▶ [RECORDS TO PROCESS]:

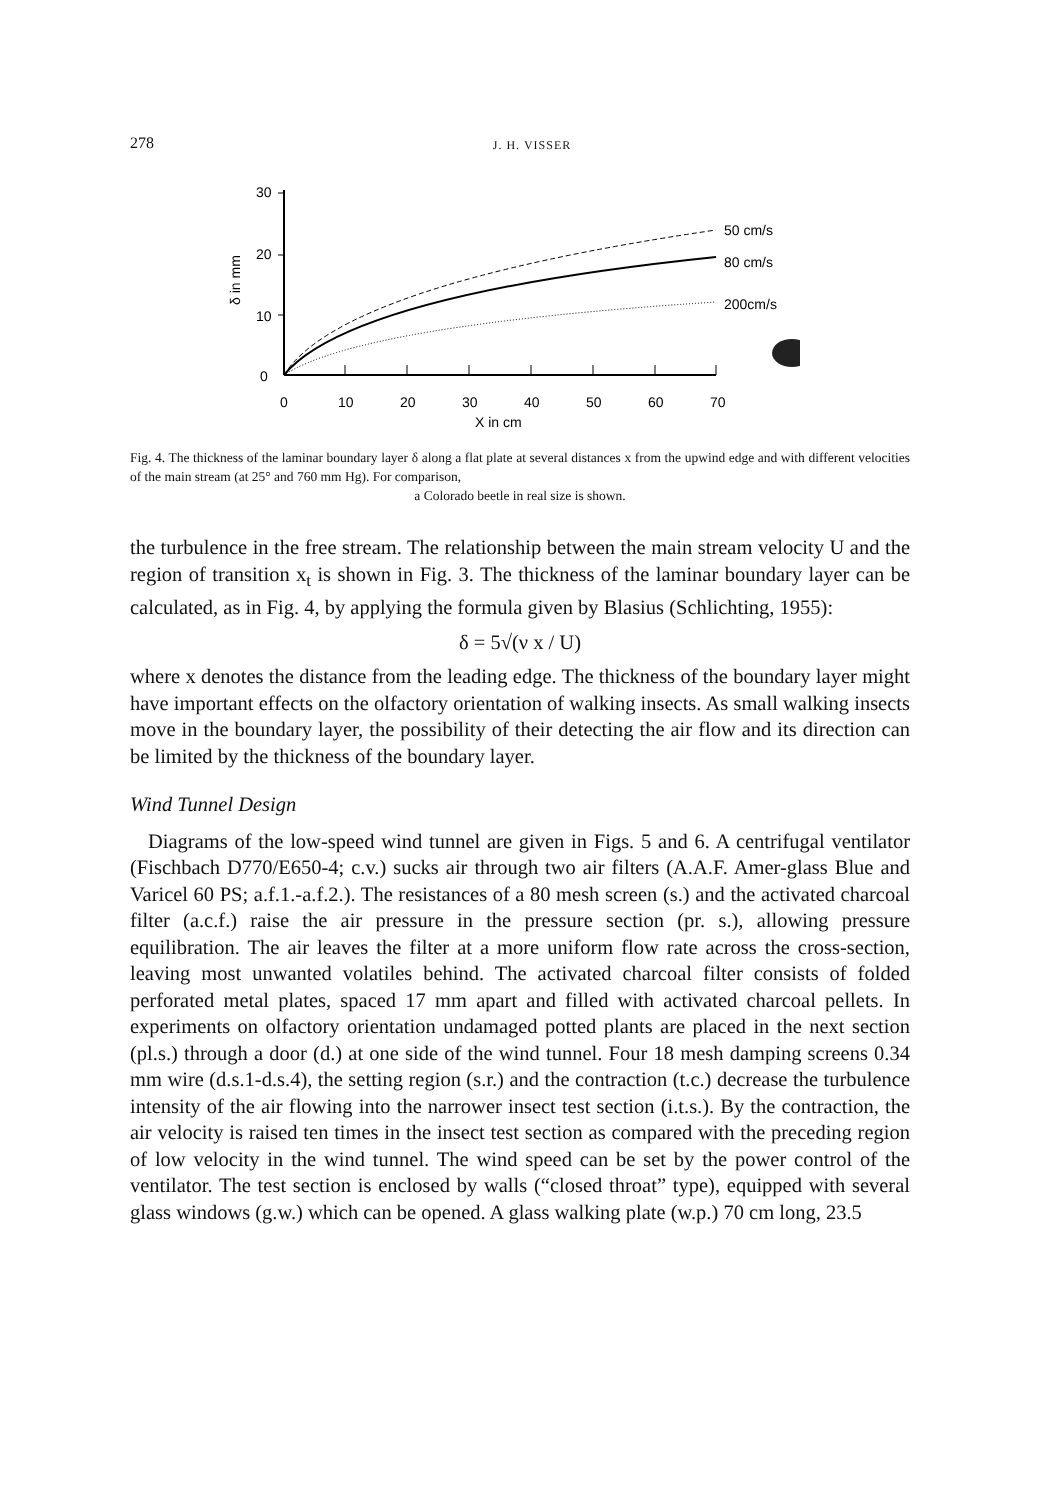278 J. H. VISSER
30
20
10
0
δ in mm
0
10
20
30
40
50
60
70
X in cm
50 cm/s
80 cm/s
200cm/s
Fig. 4. The thickness of the laminar boundary layer δ along a flat plate at several distances x from the upwind edge and with different velocities of the main stream (at 25° and 760 mm Hg). For comparison,
a Colorado beetle in real size is shown.
the turbulence in the free stream. The relationship between the main stream velocity U and the region of transition x<sub>t</sub> is shown in Fig. 3. The thickness of the laminar boundary layer can be calculated, as in Fig. 4, by applying the formula given by Blasius (Schlichting, 1955):
δ = 5√(ν x / U)
where x denotes the distance from the leading edge. The thickness of the boundary layer might have important effects on the olfactory orientation of walking insects. As small walking insects move in the boundary layer, the possibility of their detecting the air flow and its direction can be limited by the thickness of the boundary layer.
Wind Tunnel Design
Diagrams of the low-speed wind tunnel are given in Figs. 5 and 6. A centrifugal ventilator (Fischbach D770/E650-4; c.v.) sucks air through two air filters (A.A.F. Amer-glass Blue and Varicel 60 PS; a.f.1.-a.f.2.). The resistances of a 80 mesh screen (s.) and the activated charcoal filter (a.c.f.) raise the air pressure in the pressure section (pr. s.), allowing pressure equilibration. The air leaves the filter at a more uniform flow rate across the cross-section, leaving most unwanted volatiles behind. The activated charcoal filter consists of folded perforated metal plates, spaced 17 mm apart and filled with activated charcoal pellets. In experiments on olfactory orientation undamaged potted plants are placed in the next section (pl.s.) through a door (d.) at one side of the wind tunnel. Four 18 mesh damping screens 0.34 mm wire (d.s.1-d.s.4), the setting region (s.r.) and the contraction (t.c.) decrease the turbulence intensity of the air flowing into the narrower insect test section (i.t.s.). By the contraction, the air velocity is raised ten times in the insect test section as compared with the preceding region of low velocity in the wind tunnel. The wind speed can be set by the power control of the ventilator. The test section is enclosed by walls (“closed throat” type), equipped with several glass windows (g.w.) which can be opened. A glass walking plate (w.p.) 70 cm long, 23.5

▶ [THE TASK]: The answer must be an exact copy of the lines from the start of the records above through the line containing "Wind Tunnel Design", with no pictures in it.

▶ [TASK RESULT]:
278 J. H. VISSER
30
20
10
0
δ in mm
0
10
20
30
40
50
60
70
X in cm
50 cm/s
80 cm/s
200cm/s
Fig. 4. The thickness of the laminar boundary layer δ along a flat plate at several distances x from the upwind edge and with different velocities of the main stream (at 25° and 760 mm Hg). For comparison,
a Colorado beetle in real size is shown.
the turbulence in the free stream. The relationship between the main stream velocity U and the region of transition x<sub>t</sub> is shown in Fig. 3. The thickness of the laminar boundary layer can be calculated, as in Fig. 4, by applying the formula given by Blasius (Schlichting, 1955):
δ = 5√(ν x / U)
where x denotes the distance from the leading edge. The thickness of the boundary layer might have important effects on the olfactory orientation of walking insects. As small walking insects move in the boundary layer, the possibility of their detecting the air flow and its direction can be limited by the thickness of the boundary layer.
Wind Tunnel Design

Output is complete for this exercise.